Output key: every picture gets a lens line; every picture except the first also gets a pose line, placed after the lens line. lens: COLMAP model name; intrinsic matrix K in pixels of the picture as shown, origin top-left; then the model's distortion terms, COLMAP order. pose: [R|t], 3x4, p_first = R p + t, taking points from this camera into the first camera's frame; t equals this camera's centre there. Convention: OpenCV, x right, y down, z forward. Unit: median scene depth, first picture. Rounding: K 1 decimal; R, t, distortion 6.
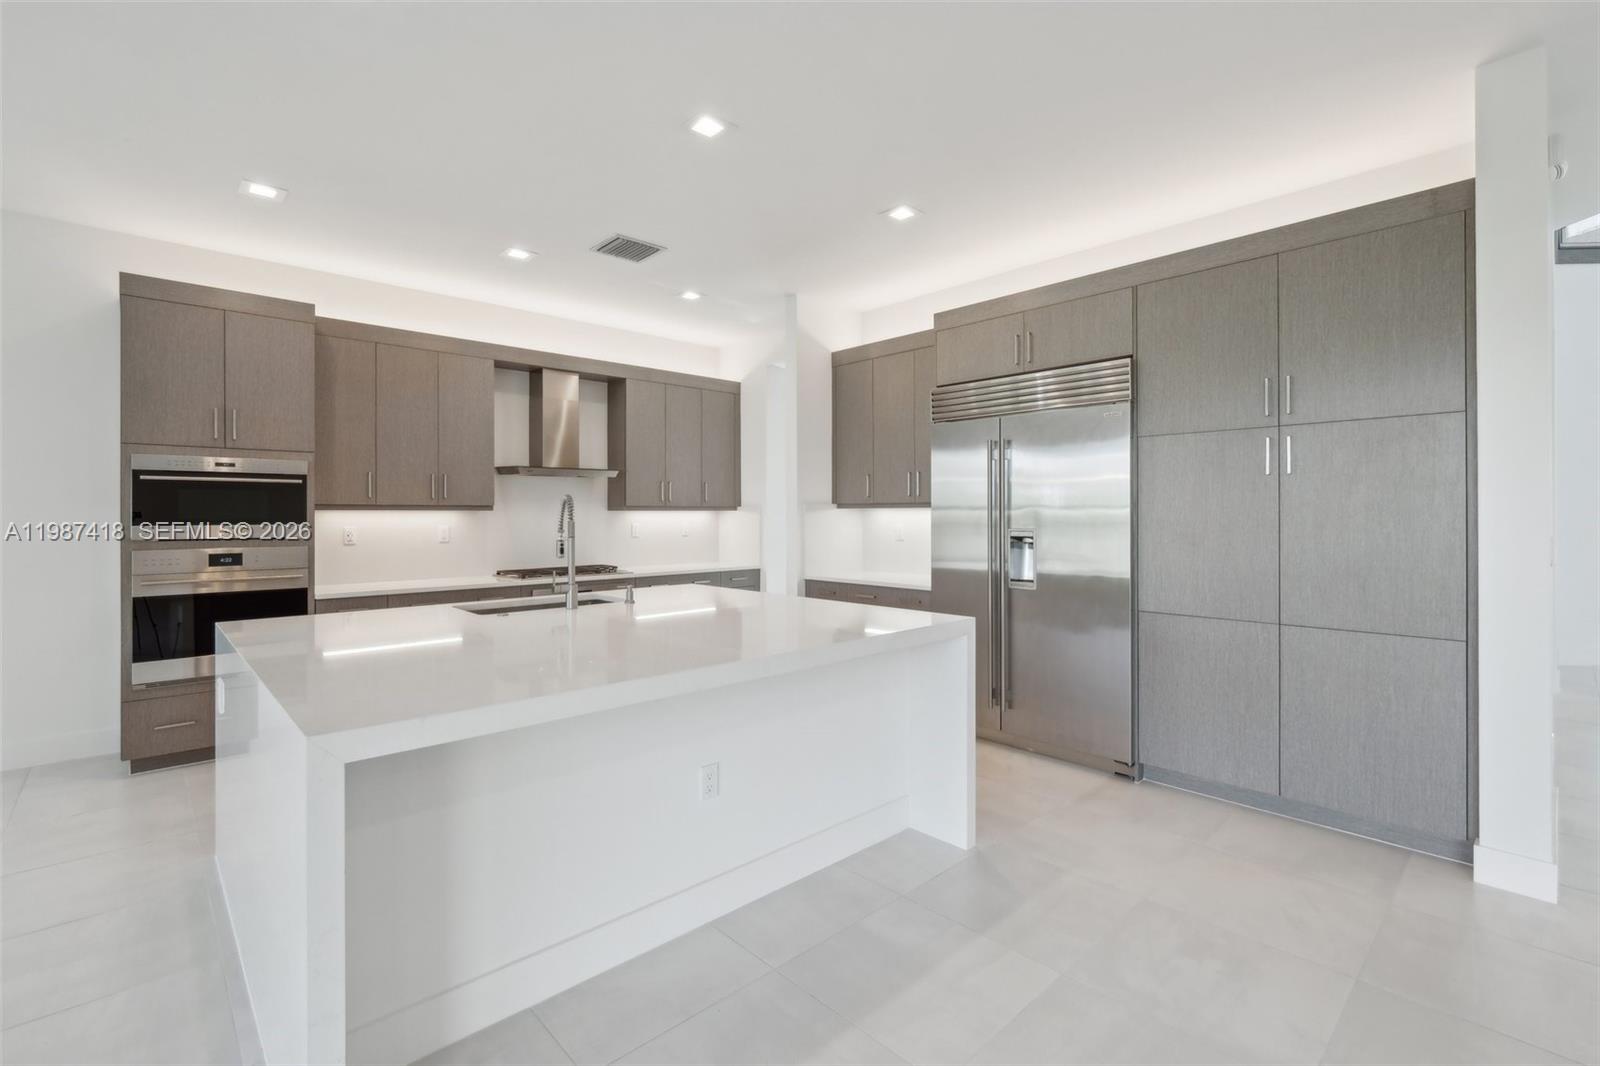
lens RADIAL K [[708.0, 0, 805.9], [0, 708.0, 521.7], [0, 0, 1]] dist [-0.008569, 0.000683]
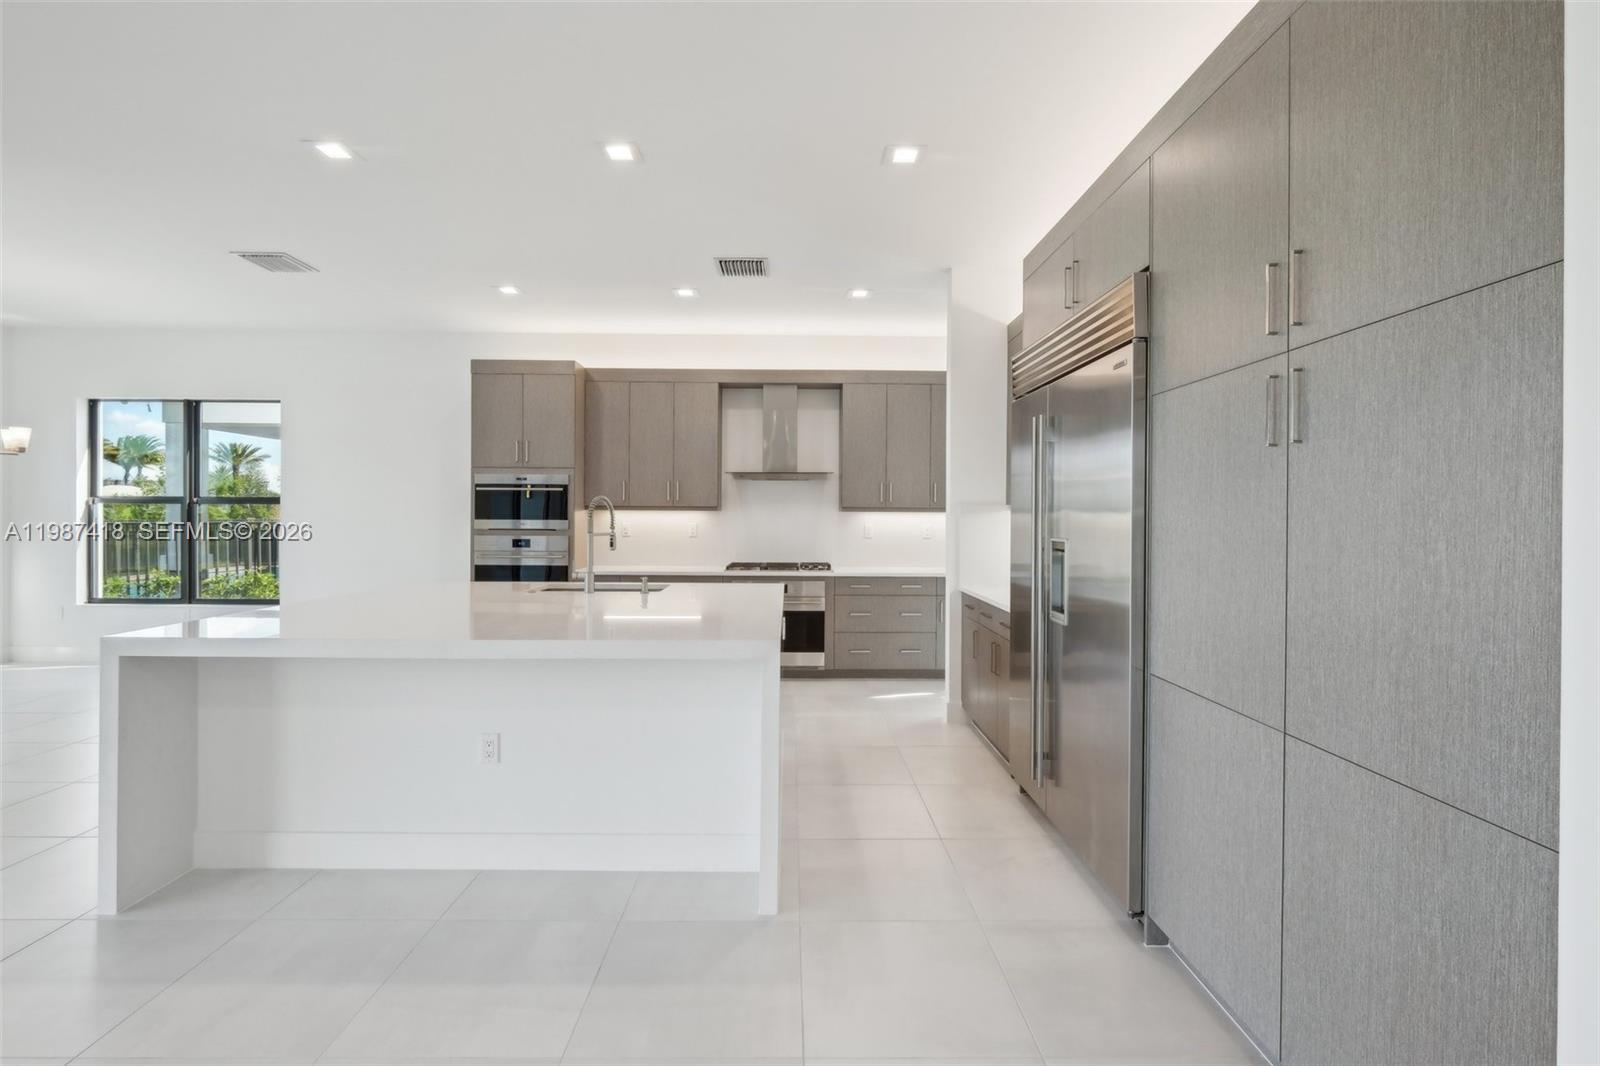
lens RADIAL K [[708.0, 0, 804.3], [0, 708.0, 525.8], [0, 0, 1]] dist [-0.008569, 0.000683]
pose [[0.740583, 0.017045, -0.671749, 0.572933], [-0.015074, 0.999848, 0.008752, -0.004879], [0.671796, 0.003644, 0.740727, 0.285692]]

☆ ☆ ☆ ☆ ☆ ☆ ☆

» **EXERCISE**
Present all of the lines above as a numbered list, skipping any blank lines and leaving the pictures out.

» **YOUR RESPONSE**
1. Output key: every picture gets a lens line; every picture except the first also gets a pose line, placed after the lens line. lens: COLMAP model name; intrinsic matrix K in pixels of the picture as shown, origin top-left; then the model's distortion terms, COLMAP order. pose: [R|t], 3x4, p_first = R p + t, taking points from this camera into the first camera's frame; t equals this camera's centre there. Convention: OpenCV, x right, y down, z forward. Unit: median scene depth, first picture. Rounding: K 1 decimal; R, t, distortion 6.
2. lens RADIAL K [[708.0, 0, 805.9], [0, 708.0, 521.7], [0, 0, 1]] dist [-0.008569, 0.000683]
3. lens RADIAL K [[708.0, 0, 804.3], [0, 708.0, 525.8], [0, 0, 1]] dist [-0.008569, 0.000683]
4. pose [[0.740583, 0.017045, -0.671749, 0.572933], [-0.015074, 0.999848, 0.008752, -0.004879], [0.671796, 0.003644, 0.740727, 0.285692]]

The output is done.